In questa Asset Allocation il “Rischio Valutario” complessivo dovrebbe essere non superiore al 35% e concentrato nel capitale di rischio (azionario).

Il backtest di una soluzione di questo tipo mi garantisce un’ottima confidenza di centrare quell’obiettivo di “Moderato Rischio” a 5 anni di cui abbiamo parlato.

Anche se avessi investito sui massimi relativi del febbraio 2020, subito prima del crollo dovuto alla pandemia, ed avessi intercettato la crisi dei tassi d’interesse del 2022, grossomodo un portafoglio simile sarebbe stato a guadagno zero nel marzo 2023 (quindi dopo 3 anni), ma avrebbe comunque riportato un guadagno a 5 anni dall’investimento.

Anche durante le più gravi crisi della Bolla del Dot Com o della Crisi di Leman Brothers il mantenimento almeno dell’85% del capitale investito dopo 5 anni sarebbe stato garantito. Questo però a fronte di un rendimento ragionevolmente più elevato, auspicabile intorno a 5% e fino al 5,2% annuo medio composto, basandoci su dati storici.

Il massimo drawdown, registrato a fine marzo 2020, non avrebbe raggiunto probabilmente il 20% dai massimi. Gli anni migliori, come il 2019, avrebbero garantito crescite annuali intorno al 15%.

Conclusioni

L’approccio di questa asset allocation accetta una Tail Risk (rischio di coda) controllata per uscire dalla trappola di rendimenti reali negativi.

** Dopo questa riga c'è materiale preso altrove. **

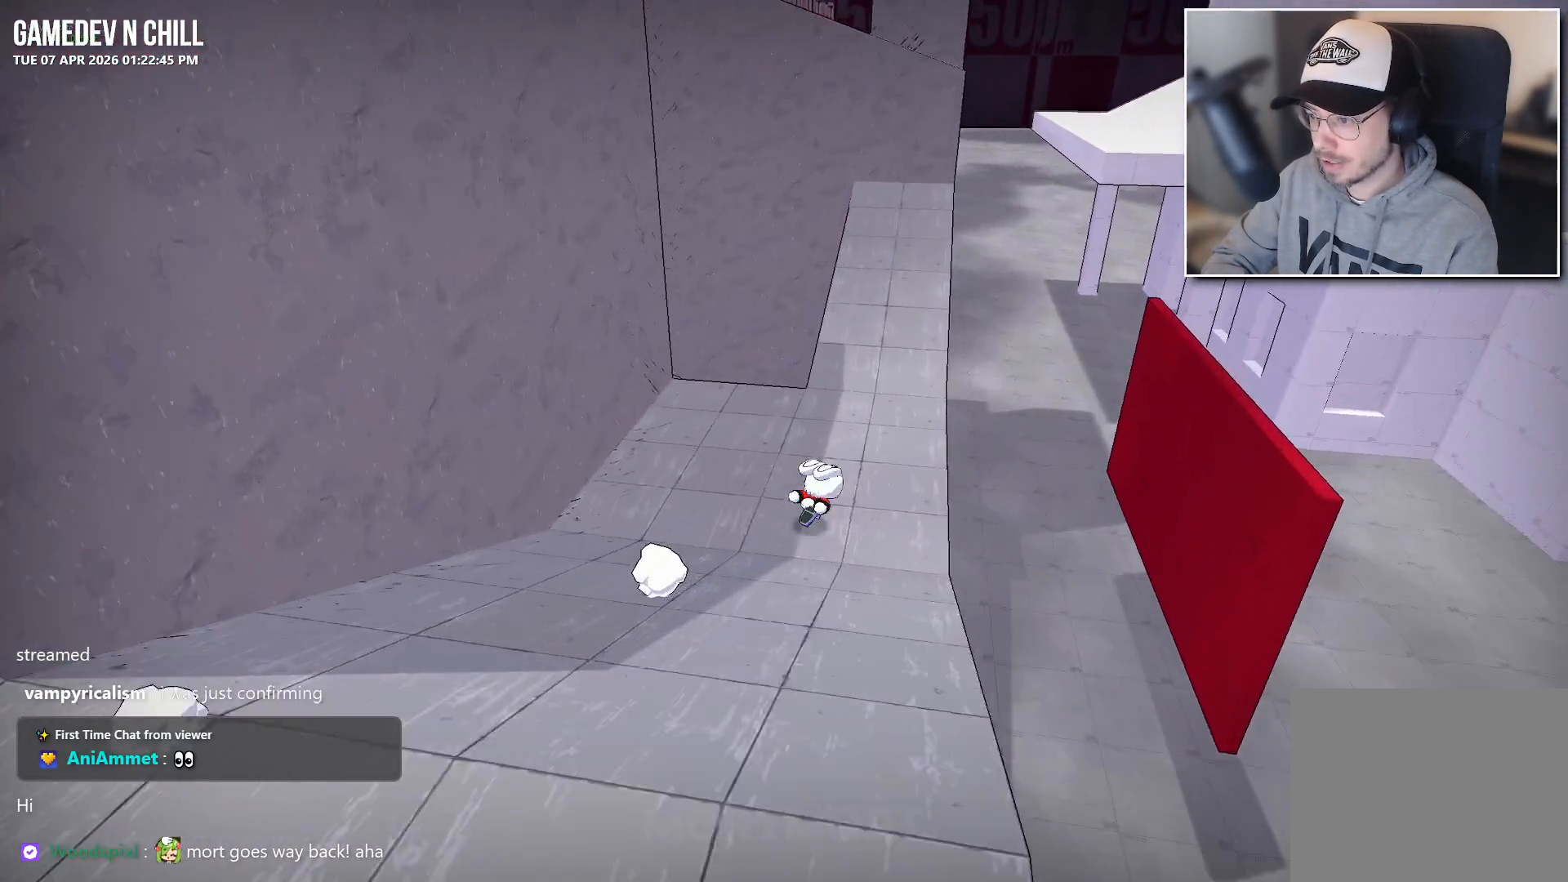
{"buttons": [], "left_stick": "up-right", "right_stick": "center", "events": [[17, "right_stick", "center"], [217, "A", "down"], [333, "A", "up"]]}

La “convessità” è il nostro Santo Graal finanziario: sfruttando un budget di perdita potenziale massima del 15% alimentiamo il 43% di asset azionari come se fosse un’opzione call sintetica sul mercato globale.

Abbino un 15% di indicizzazione all’inflazione come pura tecnica di immunizzazione: far coincidere la maturità di un bond indicizzato con l’orizzonte elimina il rischio di tasso, ma protegge da un rischio inflattivo come quello del 2022 che ha visto correlazione tra azioni ed obbligazioni per colpa del rialzo improvviso di inflazione e tassi d’interesse.

L’abbinamento con obbligazioni ad alto rendimento ed obbligazioni societarie con uno spread atteso positivo su titoli governativi di pari durata fa da “motore” alla parte fissa.